**SET OF TASKS:**
**1.** Answer these questions from the post about the Philadelphia Israel solidarity rally:
(a) How many people did the rally draw, and to what location?
(b) Who provided the professional photos of the rally?
(c) Across which street was the anti-Israel protest held?
**2.** Rewrite the passage of the post about the Philadelphia Israel solidarity rally between "Our Israel solidarity" and "its ‘brave’ fighters.", inclusive, putting "City Hall" in place of "LOVE Park".

*** DOCUMENT SECTION Section Begins ***

Philadelphia, USA “Stands With Israel”

Our Israel solidarity rally here in Philadelphia yesterday afternoon, which drew 2,500 people to LOVE Park, was a huge success and a great time.  And a helpful, much needed reminder to people like me who sometimes spend more time than we should in dark, hate-filled corners of the internet, that the antisemites at places like Daily Kos are truly a tiny, though loud and vicious, minority in our society, and that Americans continue to stand with Israel, as she seeks to end the current terror launched on her by a genocidal terrorist organization which hides behind its women and children, stores missiles in schools and uses ambulances to transport its ‘brave’ fighters.

Professional photos of the rally, courtesy of JFGP, can be found here.  Below, I’ll post a bunch of my own, decidedly non-professional, cell phone snapshots as I wandered the rally.  I hope you’ll enjoy.


I split my time pretty evenly between the speakers on the stage, walking around amongst the huge and friendly (and funny!) crowd, and standing as part of the half-block-long, police separated line countering the anti-Israel protest going on across 15th Street from us at the same time.

*** DOCUMENT SECTION Section Ends ***
*** PROVIDED MATERIAL Section Begins ***

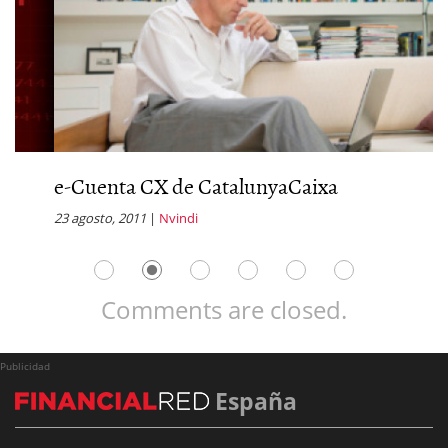
e-Cuenta CX de CatalunyaCaixa
C
23 agosto, 2011
|
Nvindi
1 
Comments are closed.
Publicidad
España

*** PROVIDED MATERIAL Section Ends ***

**ANSWERS FOR EACH ITEM:**
**1.**
(a) 2,500 people, to LOVE Park.
(b) JFGP.
(c) 15th Street.

**2.**
Our Israel solidarity rally here in Philadelphia yesterday afternoon, which drew 2,500 people to City Hall, was a huge success and a great time.  And a helpful, much needed reminder to people like me who sometimes spend more time than we should in dark, hate-filled corners of the internet, that the antisemites at places like Daily Kos are truly a tiny, though loud and vicious, minority in our society, and that Americans continue to stand with Israel, as she seeks to end the current terror launched on her by a genocidal terrorist organization which hides behind its women and children, stores missiles in schools and uses ambulances to transport its ‘brave’ fighters.